GOAL:
Print the lines of the listing exactly as they appear, starting with the line that contains "order: Laminariales" and going on through the line that contains "genus: Zonotrichia", both included.

Records in a dataset:

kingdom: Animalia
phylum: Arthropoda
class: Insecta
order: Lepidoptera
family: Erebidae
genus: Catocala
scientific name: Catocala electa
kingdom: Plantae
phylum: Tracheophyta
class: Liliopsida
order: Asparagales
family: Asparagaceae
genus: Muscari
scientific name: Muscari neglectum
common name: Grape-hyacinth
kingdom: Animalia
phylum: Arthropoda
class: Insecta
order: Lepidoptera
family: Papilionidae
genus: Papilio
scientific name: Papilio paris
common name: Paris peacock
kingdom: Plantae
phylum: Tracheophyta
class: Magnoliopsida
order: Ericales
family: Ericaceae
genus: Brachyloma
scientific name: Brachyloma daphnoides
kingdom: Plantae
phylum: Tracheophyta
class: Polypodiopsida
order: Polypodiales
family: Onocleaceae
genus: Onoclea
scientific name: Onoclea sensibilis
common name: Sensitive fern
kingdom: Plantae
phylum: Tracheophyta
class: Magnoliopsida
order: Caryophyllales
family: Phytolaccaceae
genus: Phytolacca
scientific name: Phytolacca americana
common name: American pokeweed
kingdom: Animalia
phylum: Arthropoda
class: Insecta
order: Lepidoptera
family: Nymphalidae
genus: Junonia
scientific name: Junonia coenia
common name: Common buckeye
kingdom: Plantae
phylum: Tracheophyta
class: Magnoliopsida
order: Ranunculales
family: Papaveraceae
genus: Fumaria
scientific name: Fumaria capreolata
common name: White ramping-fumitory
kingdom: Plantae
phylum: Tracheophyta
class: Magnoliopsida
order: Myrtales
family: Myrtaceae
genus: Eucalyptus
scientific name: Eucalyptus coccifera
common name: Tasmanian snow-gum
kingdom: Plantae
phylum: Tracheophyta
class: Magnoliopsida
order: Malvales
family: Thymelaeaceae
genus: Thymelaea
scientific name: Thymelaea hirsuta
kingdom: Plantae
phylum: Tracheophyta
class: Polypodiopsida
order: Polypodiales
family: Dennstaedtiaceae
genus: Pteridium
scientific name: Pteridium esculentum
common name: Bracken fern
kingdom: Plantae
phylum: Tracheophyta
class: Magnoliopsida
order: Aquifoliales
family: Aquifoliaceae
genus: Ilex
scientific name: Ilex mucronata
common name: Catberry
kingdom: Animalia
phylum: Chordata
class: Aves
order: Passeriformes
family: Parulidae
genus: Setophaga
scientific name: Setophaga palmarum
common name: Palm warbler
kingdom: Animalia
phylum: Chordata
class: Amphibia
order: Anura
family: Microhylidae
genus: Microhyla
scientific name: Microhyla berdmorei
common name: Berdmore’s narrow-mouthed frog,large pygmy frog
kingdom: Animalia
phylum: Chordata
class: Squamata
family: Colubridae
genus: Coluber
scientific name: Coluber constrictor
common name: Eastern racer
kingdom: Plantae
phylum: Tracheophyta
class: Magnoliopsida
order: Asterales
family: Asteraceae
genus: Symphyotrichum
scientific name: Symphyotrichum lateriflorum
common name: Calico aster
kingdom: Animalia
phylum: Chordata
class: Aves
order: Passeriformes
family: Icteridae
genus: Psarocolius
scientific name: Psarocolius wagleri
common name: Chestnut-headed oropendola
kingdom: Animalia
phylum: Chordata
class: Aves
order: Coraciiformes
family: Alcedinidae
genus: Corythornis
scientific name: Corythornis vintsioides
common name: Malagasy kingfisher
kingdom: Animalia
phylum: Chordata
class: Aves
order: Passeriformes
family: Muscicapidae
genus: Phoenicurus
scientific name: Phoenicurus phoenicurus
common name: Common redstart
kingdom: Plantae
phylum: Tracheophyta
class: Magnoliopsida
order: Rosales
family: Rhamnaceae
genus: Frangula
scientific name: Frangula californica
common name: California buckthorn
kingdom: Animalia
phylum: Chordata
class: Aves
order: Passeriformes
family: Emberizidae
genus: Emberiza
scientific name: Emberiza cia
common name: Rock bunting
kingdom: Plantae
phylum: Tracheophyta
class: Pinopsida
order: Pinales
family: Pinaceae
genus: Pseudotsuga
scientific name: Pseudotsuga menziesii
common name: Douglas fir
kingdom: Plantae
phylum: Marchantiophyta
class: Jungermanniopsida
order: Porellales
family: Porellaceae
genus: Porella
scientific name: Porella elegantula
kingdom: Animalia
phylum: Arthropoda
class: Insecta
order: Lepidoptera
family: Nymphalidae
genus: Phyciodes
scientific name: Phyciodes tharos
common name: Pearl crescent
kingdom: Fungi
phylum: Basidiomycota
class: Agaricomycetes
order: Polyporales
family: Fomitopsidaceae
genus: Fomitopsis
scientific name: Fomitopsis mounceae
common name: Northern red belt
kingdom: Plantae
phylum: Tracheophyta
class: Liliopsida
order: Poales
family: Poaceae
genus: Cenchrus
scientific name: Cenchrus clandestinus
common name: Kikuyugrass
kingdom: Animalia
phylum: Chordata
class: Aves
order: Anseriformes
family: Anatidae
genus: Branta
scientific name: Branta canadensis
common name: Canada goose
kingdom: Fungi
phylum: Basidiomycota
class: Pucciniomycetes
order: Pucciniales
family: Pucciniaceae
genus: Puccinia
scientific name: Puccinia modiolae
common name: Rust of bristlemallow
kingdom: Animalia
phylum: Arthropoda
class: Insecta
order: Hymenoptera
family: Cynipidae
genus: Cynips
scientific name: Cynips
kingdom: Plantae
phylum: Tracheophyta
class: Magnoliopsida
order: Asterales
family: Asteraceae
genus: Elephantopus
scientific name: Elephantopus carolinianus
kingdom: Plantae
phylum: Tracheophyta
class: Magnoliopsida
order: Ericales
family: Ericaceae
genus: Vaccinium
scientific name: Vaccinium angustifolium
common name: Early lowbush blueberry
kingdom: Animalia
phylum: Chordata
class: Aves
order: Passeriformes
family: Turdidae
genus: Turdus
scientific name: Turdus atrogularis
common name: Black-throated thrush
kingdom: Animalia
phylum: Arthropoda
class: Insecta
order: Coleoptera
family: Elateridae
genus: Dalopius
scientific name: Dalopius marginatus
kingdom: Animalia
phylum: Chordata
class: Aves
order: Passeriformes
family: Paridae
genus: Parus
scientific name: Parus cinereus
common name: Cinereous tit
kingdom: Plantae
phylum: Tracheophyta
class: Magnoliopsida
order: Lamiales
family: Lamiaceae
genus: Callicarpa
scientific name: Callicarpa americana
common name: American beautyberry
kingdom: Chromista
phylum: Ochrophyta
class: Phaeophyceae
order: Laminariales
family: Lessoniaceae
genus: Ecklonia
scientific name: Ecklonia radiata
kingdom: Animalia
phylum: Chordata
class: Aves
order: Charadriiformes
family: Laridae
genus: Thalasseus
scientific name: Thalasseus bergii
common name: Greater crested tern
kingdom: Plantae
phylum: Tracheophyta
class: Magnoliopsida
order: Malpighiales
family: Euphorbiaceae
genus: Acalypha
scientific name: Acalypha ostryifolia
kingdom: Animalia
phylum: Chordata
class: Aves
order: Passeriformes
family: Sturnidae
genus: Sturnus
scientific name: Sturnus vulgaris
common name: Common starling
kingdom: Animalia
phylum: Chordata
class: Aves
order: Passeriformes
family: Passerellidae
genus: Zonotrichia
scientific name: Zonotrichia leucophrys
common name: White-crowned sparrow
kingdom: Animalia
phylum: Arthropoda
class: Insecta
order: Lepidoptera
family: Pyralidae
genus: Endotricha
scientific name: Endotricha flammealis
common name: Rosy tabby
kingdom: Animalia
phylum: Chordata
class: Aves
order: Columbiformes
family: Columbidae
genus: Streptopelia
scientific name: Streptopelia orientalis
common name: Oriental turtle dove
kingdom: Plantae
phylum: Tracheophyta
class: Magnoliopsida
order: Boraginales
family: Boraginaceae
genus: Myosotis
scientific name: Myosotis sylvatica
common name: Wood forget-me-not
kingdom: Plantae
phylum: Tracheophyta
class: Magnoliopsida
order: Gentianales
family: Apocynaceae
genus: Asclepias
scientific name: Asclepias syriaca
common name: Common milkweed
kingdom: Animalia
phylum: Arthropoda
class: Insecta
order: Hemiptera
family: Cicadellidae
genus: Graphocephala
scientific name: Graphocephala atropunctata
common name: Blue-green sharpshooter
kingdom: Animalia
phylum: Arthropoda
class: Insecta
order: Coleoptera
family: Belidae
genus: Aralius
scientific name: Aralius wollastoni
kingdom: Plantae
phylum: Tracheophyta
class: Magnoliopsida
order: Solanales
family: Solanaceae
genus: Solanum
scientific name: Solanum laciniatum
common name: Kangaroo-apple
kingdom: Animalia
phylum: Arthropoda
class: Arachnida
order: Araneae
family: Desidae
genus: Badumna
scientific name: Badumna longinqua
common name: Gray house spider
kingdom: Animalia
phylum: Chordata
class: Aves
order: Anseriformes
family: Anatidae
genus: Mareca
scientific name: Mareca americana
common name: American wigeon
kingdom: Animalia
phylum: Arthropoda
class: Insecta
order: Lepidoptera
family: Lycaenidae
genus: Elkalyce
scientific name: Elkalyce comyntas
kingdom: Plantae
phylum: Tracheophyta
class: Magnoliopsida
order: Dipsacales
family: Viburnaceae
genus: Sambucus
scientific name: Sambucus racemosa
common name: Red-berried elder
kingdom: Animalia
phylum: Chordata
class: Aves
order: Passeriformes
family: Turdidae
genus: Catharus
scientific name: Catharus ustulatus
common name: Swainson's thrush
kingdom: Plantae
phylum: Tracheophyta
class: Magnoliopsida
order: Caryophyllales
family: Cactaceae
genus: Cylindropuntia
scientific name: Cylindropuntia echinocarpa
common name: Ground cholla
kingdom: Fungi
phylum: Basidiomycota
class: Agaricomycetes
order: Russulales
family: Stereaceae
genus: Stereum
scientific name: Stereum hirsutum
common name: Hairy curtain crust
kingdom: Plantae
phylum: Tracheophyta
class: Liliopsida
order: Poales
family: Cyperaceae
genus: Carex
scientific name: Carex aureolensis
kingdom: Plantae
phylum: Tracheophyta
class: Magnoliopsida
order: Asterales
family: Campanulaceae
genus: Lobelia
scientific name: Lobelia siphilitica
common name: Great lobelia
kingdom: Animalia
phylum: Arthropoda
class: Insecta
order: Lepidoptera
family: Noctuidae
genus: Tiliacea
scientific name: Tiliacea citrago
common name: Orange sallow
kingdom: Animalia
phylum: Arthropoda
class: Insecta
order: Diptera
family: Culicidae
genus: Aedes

COMPLETE ANSWER:
order: Laminariales
family: Lessoniaceae
genus: Ecklonia
scientific name: Ecklonia radiata
kingdom: Animalia
phylum: Chordata
class: Aves
order: Charadriiformes
family: Laridae
genus: Thalasseus
scientific name: Thalasseus bergii
common name: Greater crested tern
kingdom: Plantae
phylum: Tracheophyta
class: Magnoliopsida
order: Malpighiales
family: Euphorbiaceae
genus: Acalypha
scientific name: Acalypha ostryifolia
kingdom: Animalia
phylum: Chordata
class: Aves
order: Passeriformes
family: Sturnidae
genus: Sturnus
scientific name: Sturnus vulgaris
common name: Common starling
kingdom: Animalia
phylum: Chordata
class: Aves
order: Passeriformes
family: Passerellidae
genus: Zonotrichia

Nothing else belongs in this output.